Во времена, когда народ эльфов был молод, по всей земле дымилось множество вулканов. Из них еще и сейчас оставалось свыше тысячи трехсот действующих, периодически извергающих лаву. Вулкан Этна на острове Сицилии, который за последние 3 500 лет извергался более ста пятидесяти раз. Ключевская сопка на Камчатке в России. Мауна Лоа и Калауэа на Гавайских островах в Тихом океане. Вулканы были в Мексике, на Аляске, на острове Росса в Антарктике. Фудзияма на японском острове Хонсю. Ньирагонго в африканских горах Вирунга. Пожалуй, вулкан Гекла в Исландии был ближе всех к ее родному острову Эйлин Мор, но его последнее крупное извержение произошло более полувека назад, почти одновременно с Везувием близ итальянского Неаполя, а нового пока не предвиделось…
Вдруг Арлайн поняла, что обманывает саму себя. Ей ли, многолетней затворнице, бросаться на поиски извергающего лаву вулкана, чтобы покончить счеты с опостылевшей жизнью в его жерле! Если бы она была на это способна, она нашла бы в себе силы и жить. Но в том-то и дело, что жизненные силы ее иссякли, подточенные постоянным унынием и оплакиванием прошлого. Ей был нужен более простой и верный способ.
Дом давил на нее своим сумраком и одиночеством, которым пропитался, казалось, за многие годы ее затворничества от фундамента до крыши.

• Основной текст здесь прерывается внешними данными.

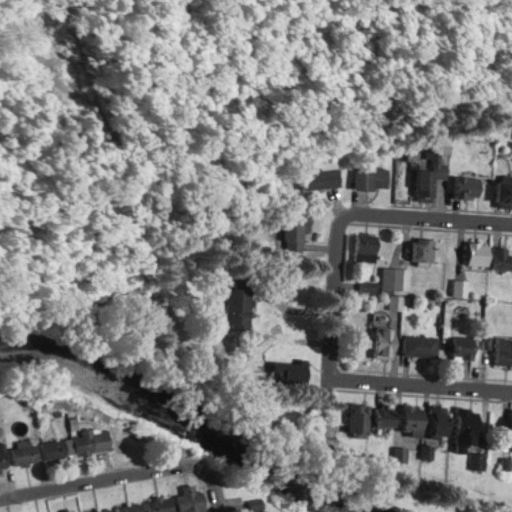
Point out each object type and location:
building: (427, 175)
building: (315, 178)
building: (369, 178)
building: (464, 184)
building: (500, 192)
road: (423, 218)
building: (292, 229)
building: (363, 245)
building: (420, 249)
building: (473, 252)
building: (499, 257)
building: (391, 278)
road: (339, 298)
building: (236, 301)
building: (396, 301)
building: (380, 342)
building: (417, 344)
building: (459, 347)
building: (501, 351)
road: (427, 379)
building: (379, 415)
building: (355, 419)
building: (407, 419)
building: (433, 420)
building: (507, 421)
building: (462, 424)
building: (74, 444)
building: (23, 453)
building: (2, 455)
road: (99, 483)
road: (216, 486)
building: (189, 499)
building: (158, 504)
building: (128, 507)
building: (258, 509)
building: (100, 510)
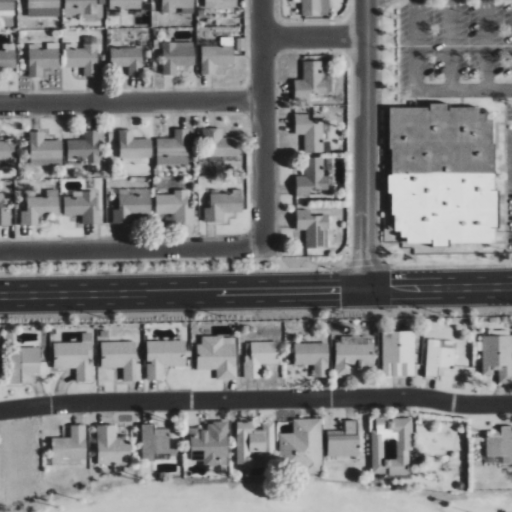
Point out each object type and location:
building: (220, 3)
road: (371, 3)
building: (124, 4)
building: (178, 5)
building: (7, 7)
building: (41, 7)
building: (84, 7)
building: (315, 8)
road: (312, 34)
building: (217, 55)
building: (7, 56)
building: (84, 56)
building: (177, 56)
building: (43, 58)
building: (127, 58)
building: (311, 81)
road: (419, 88)
road: (130, 99)
road: (261, 121)
building: (309, 133)
building: (219, 143)
road: (365, 143)
building: (133, 145)
building: (84, 147)
building: (173, 149)
building: (44, 150)
building: (7, 153)
building: (442, 175)
building: (312, 178)
building: (131, 204)
building: (175, 206)
building: (222, 206)
building: (83, 207)
building: (40, 208)
building: (4, 212)
building: (313, 228)
road: (131, 246)
traffic signals: (366, 259)
traffic signals: (390, 286)
traffic signals: (340, 287)
road: (255, 288)
building: (398, 353)
building: (353, 355)
building: (440, 355)
building: (218, 356)
building: (75, 357)
building: (163, 357)
building: (259, 357)
building: (313, 357)
building: (497, 357)
building: (120, 358)
building: (24, 363)
road: (256, 399)
building: (344, 440)
building: (253, 441)
building: (155, 443)
building: (500, 443)
building: (210, 444)
building: (70, 445)
building: (391, 445)
building: (111, 446)
building: (301, 446)
park: (282, 498)
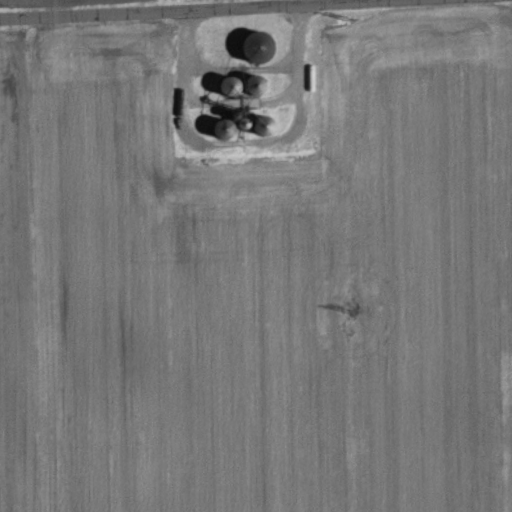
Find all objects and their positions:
road: (199, 10)
road: (244, 147)
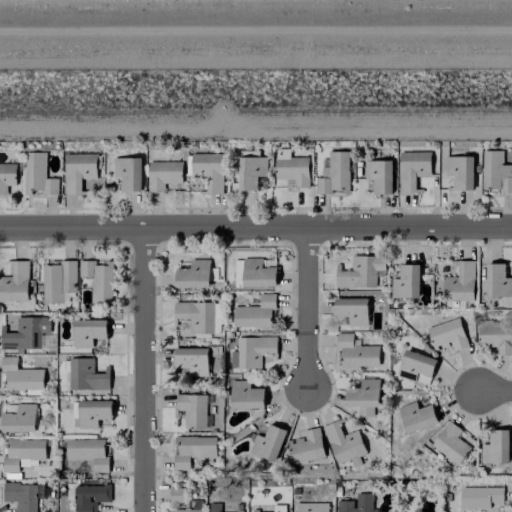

Арлайн отдернула тяжелые портьеры, распахнула окно. Уже близилось утро, но все еще было темно. Луну и звезды скрыли тяжелые мрачные тучи. Где-то в отдалении гремел гром, предвещая грозу. Воздух сгустился, затрудняя дыхание. Грудь Арлайн бурно вздымалась, и все-таки она задыхалась. Она вышла во двор. Это было обычное время ее прогулок. Сейчас никто из соседей не мог ее увидеть, заговорить с ней. Люди спали в своих крошечных домиках, окна которых зияли черными провалами, как пустые глазницы пэн-хоу. Сверкнула молния, и осветила двор мертвенным отблеском.
И внезапно Арлайн поняла, как она может умереть. Молния! Вот что ей надо. Молния – это та же самая огненная лава, только небесная. Это близкая ей по духу субстанция. Всего одна вспышка – и от нее, Арлайн, останется только горсть пепла, которую подхватит ветер и развеет над землей. Это будет красивая и благородная смерть. Пусть она жила среди людей, и даже любила одного из них, осквернив себя этим, но умрет она как настоящая эльфийка. Но для этого ей была нужна помощь Великой Эльфийки. Только праматерь всех эльфов способна приказать небесным духам направить без промаха молнию в свою блудную дочь.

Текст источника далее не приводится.